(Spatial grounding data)

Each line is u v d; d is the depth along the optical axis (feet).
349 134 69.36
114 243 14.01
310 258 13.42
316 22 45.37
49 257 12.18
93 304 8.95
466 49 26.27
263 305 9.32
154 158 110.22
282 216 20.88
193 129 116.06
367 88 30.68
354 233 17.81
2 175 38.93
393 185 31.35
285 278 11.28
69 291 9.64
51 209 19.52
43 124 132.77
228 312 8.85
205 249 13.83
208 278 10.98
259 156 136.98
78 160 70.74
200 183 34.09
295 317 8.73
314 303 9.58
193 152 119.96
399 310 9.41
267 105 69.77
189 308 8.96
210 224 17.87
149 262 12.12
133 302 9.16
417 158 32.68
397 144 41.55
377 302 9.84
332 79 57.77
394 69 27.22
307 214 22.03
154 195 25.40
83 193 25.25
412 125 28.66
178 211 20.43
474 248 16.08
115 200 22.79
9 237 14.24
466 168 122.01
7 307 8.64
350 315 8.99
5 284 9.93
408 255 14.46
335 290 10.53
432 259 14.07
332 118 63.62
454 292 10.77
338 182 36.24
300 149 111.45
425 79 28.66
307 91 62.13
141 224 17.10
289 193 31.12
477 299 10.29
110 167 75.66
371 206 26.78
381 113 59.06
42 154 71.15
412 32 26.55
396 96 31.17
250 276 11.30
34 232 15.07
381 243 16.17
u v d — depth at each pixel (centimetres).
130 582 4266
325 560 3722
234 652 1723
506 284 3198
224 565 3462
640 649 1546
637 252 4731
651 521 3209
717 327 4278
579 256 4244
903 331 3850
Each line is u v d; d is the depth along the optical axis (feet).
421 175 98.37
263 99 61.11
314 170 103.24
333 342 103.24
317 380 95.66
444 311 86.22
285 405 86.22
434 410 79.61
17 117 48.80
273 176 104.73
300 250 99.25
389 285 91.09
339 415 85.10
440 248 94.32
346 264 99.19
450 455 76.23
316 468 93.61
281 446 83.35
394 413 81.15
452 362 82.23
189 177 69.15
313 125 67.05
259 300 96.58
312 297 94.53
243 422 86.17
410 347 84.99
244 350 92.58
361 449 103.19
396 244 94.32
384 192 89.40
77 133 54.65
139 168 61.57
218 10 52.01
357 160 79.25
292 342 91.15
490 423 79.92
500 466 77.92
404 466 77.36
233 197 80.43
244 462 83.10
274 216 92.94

● EXERCISE OBJECTIVE: Print the records above exactly as they appear.

● RESULT FOR THIS EXERCISE:
Each line is u v d; d is the depth along the optical axis (feet).
349 134 69.36
114 243 14.01
310 258 13.42
316 22 45.37
49 257 12.18
93 304 8.95
466 49 26.27
263 305 9.32
154 158 110.22
282 216 20.88
193 129 116.06
367 88 30.68
354 233 17.81
2 175 38.93
393 185 31.35
285 278 11.28
69 291 9.64
51 209 19.52
43 124 132.77
228 312 8.85
205 249 13.83
208 278 10.98
259 156 136.98
78 160 70.74
200 183 34.09
295 317 8.73
314 303 9.58
193 152 119.96
399 310 9.41
267 105 69.77
189 308 8.96
210 224 17.87
149 262 12.12
133 302 9.16
417 158 32.68
397 144 41.55
377 302 9.84
332 79 57.77
394 69 27.22
307 214 22.03
154 195 25.40
83 193 25.25
412 125 28.66
178 211 20.43
474 248 16.08
115 200 22.79
9 237 14.24
466 168 122.01
7 307 8.64
350 315 8.99
5 284 9.93
408 255 14.46
335 290 10.53
432 259 14.07
332 118 63.62
454 292 10.77
338 182 36.24
300 149 111.45
425 79 28.66
307 91 62.13
141 224 17.10
289 193 31.12
477 299 10.29
110 167 75.66
371 206 26.78
381 113 59.06
42 154 71.15
412 32 26.55
396 96 31.17
250 276 11.30
34 232 15.07
381 243 16.17
u v d — depth at each pixel (centimetres).
130 582 4266
325 560 3722
234 652 1723
506 284 3198
224 565 3462
640 649 1546
637 252 4731
651 521 3209
717 327 4278
579 256 4244
903 331 3850
Each line is u v d; d is the depth along the optical axis (feet).
421 175 98.37
263 99 61.11
314 170 103.24
333 342 103.24
317 380 95.66
444 311 86.22
285 405 86.22
434 410 79.61
17 117 48.80
273 176 104.73
300 250 99.25
389 285 91.09
339 415 85.10
440 248 94.32
346 264 99.19
450 455 76.23
316 468 93.61
281 446 83.35
394 413 81.15
452 362 82.23
189 177 69.15
313 125 67.05
259 300 96.58
312 297 94.53
243 422 86.17
410 347 84.99
244 350 92.58
361 449 103.19
396 244 94.32
384 192 89.40
77 133 54.65
139 168 61.57
218 10 52.01
357 160 79.25
292 342 91.15
490 423 79.92
500 466 77.92
404 466 77.36
233 197 80.43
244 462 83.10
274 216 92.94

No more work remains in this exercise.